## What you should do
Reproduce, with no alteration, the span of lines that begins at the line containing "ata ni Debata, alai dang husadari i." and ends at the last line of the records, both ends included, and nothing else.

+++

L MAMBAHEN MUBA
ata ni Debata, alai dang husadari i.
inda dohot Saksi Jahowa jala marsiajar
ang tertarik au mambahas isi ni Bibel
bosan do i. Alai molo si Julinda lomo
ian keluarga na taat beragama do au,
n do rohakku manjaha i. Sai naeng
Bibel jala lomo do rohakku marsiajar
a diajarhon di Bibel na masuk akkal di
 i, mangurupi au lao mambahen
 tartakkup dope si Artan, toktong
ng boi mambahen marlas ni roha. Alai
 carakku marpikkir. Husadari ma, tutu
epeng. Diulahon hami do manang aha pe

+++

## The completed task
ata ni Debata, alai dang husadari i.
inda dohot Saksi Jahowa jala marsiajar
ang tertarik au mambahas isi ni Bibel
bosan do i. Alai molo si Julinda lomo
ian keluarga na taat beragama do au,
n do rohakku manjaha i. Sai naeng
Bibel jala lomo do rohakku marsiajar
a diajarhon di Bibel na masuk akkal di
 i, mangurupi au lao mambahen
 tartakkup dope si Artan, toktong
ng boi mambahen marlas ni roha. Alai
 carakku marpikkir. Husadari ma, tutu
epeng. Diulahon hami do manang aha pe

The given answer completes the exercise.